The teams that will definitely be added to the mix are Xavier and Butler. Creighton and Dayton are the next two on the list, and should be considered near definite. (Dayton’s biggest issue would be opposition from Xavier.)
That makes 11. From there, Saint Louis is a favorite for spot No. 12.
What makes the Billikens a strong candidate is their market, but it’s important to remember that in this strain of realignment, markets shouldn’t make a huge difference. Markets are critical for, say, the Big Ten, which has its own television channel, or the SEC, which is plotting one. The Catholic 7 have zero chance at having their own television channel. So they need programs like Dayton and Creighton with big arenas, rabid fan bases and winning traditions more than they do teams in big cities that command little attention.
Who else is in the running for slot No. 12? VCU has been bandied about, but they are neither private nor religious. They are light years ahead of Saint Louis as a program in terms of recent success and facilities infrastructure. VCU has proven through Jeff Capel, Anthony Grant and Shaka Smart that they are built to last.
Davidson is a sleeper option, as it’s private but lacks a religious affiliation. Saint Joseph’s could get a look, but they are unlikely because Villanova threw a fit when the Big East took Temple.
Where will we see the games?
A week ago, the feeling among the schools was that they’d be happy with $2 million per year from television. Multiple sources have indicated the $3 million per school figure is looking like a more accurate number. Who will pony up?
The lead suitor right now is Fox, which is starting its own national sports cable network that’s expected to be on the air this fall. The glut of inventory means that it will inevitably be split between multiple networks, but Fox has been most aggressive so far.

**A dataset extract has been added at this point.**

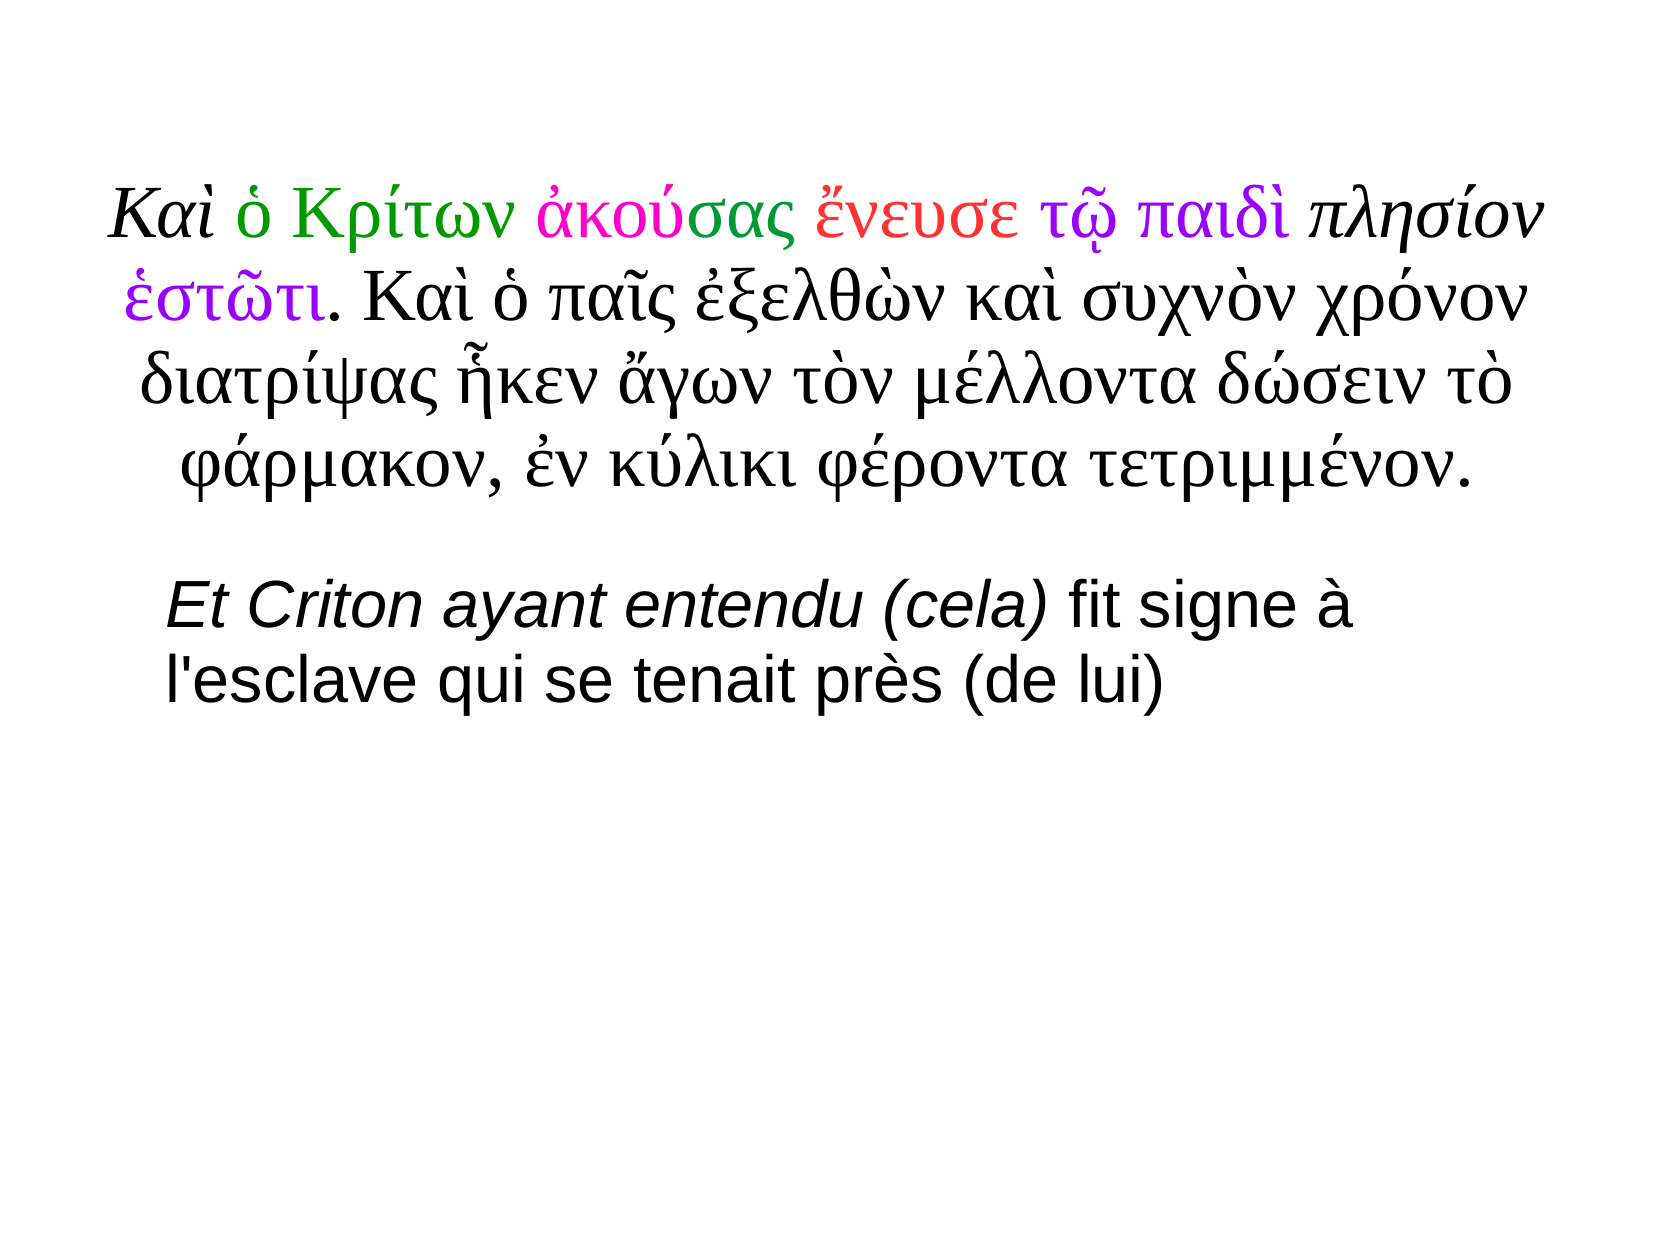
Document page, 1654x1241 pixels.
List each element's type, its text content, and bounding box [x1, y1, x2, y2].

There would be some symmetry to Fox using Catholic 7 basketball as a bedrock of its newly founded sports network. Some other upstart cable television network did that with Big East basketball in the late 1970s and early 1980s. It seemed to be a pretty good formula for ESPN.
The other leading candidate would be NBC/Comcast, which made a huge bid for the Pac-12 that ultimately ended up forging an unlikely alliance between Fox and ESPN. NBC/Comcast is certainly interested, as they been a persistent factor in the race for Big East programming before things began to fall apart in that league.

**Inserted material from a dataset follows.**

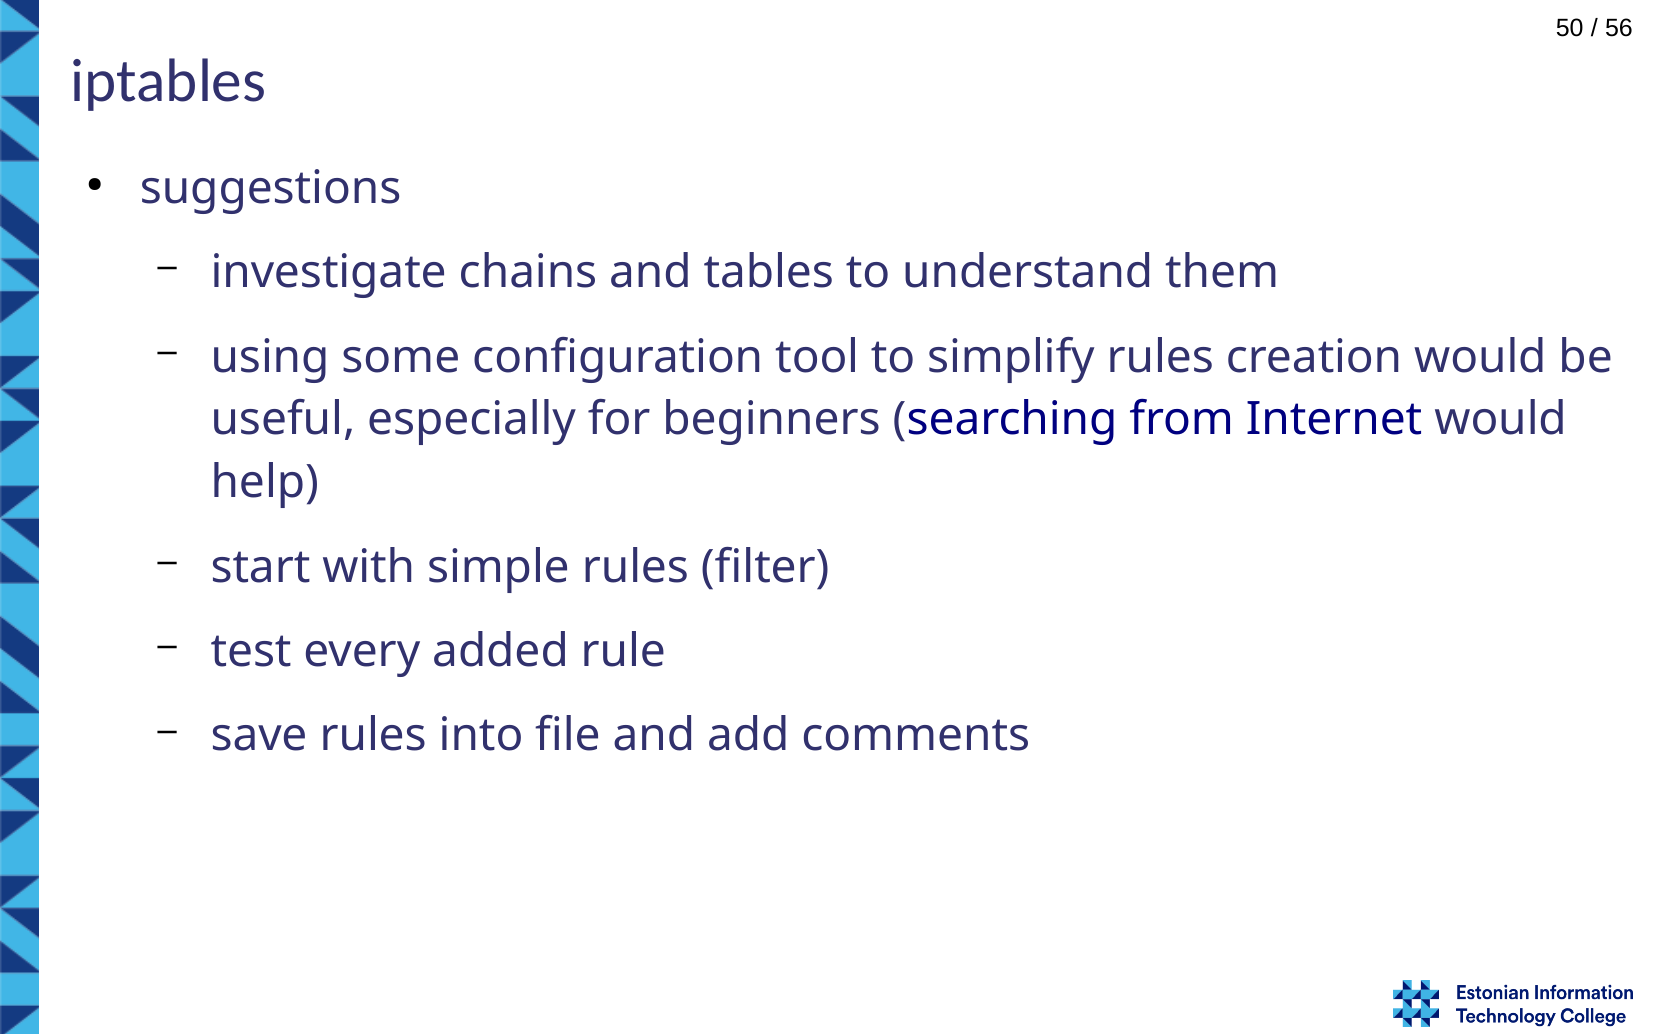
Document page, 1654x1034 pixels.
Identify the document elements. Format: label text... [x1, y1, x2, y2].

title iptables [70, 41, 1630, 130]
list suggestions investigate chains and tables to understand them using some configuration tool to simplify rules creation would be useful, especially for beginners (searching from Internet would help) start with simple rules (filter) test every added rule save rules into file and add comments [68, 153, 1630, 957]
picture [1393, 980, 1633, 1027]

Could Fox buy it all and sell some off to other places? That seems feasible. Could there be a multi-network deal? That’s highly possible as well.
What would surprise people is that ESPN’s fingerprints were nowhere to be found on this Catholic 7 breakaway. The chances of them bidding for it — especially with the potential eye-popping price tag — are minimal. Could ESPN end up with some inventory? Sure. It could end up with a share if the Catholic 7 want to maintain a tie to ESPN. (There’s certainly some nostalgia from ESPN for Villanova, St. John’s and Georgetown). But for now, the chances of ESPN as the primary carrier of this league are slim. They’re already overloaded with regular-season basketball that gets minimal ratings. Why overpay for more?
When will this happen?
This is the most asked question in college sports right now because it impacts so many different schools’ schedules. The Catholic 7 league is expected to be playing by 2014-15. But there’s a chance that it could happen next year. How good of a chance? Estimates from sources range from a 15-percent chance to a 35-percent chance. But no one really knows.
There are a dizzying amount of factors in play here — the Catholic 7 doesn’t have a name, commissioner, television deal or even know who will be in it. There is a lucrative postseason tournament to figure out and inevitable issues over exit fees and NCAA unit distribution.
It would be a mad scramble to get things off the ground in the fall, considering that soccer practice (yes, all the other sports will be coming, too) starts in about seven months.
But the one factor that can’t be ignored is that the Big East’s basketball contract ends at the end of this season. It would be awkward to start a deal with a league for one year when it will look radically different the next.
Also, the Catholic 7 have got this far. What happens when the television pressure — say, to fill dead air on a newly formed sports network? — heats up.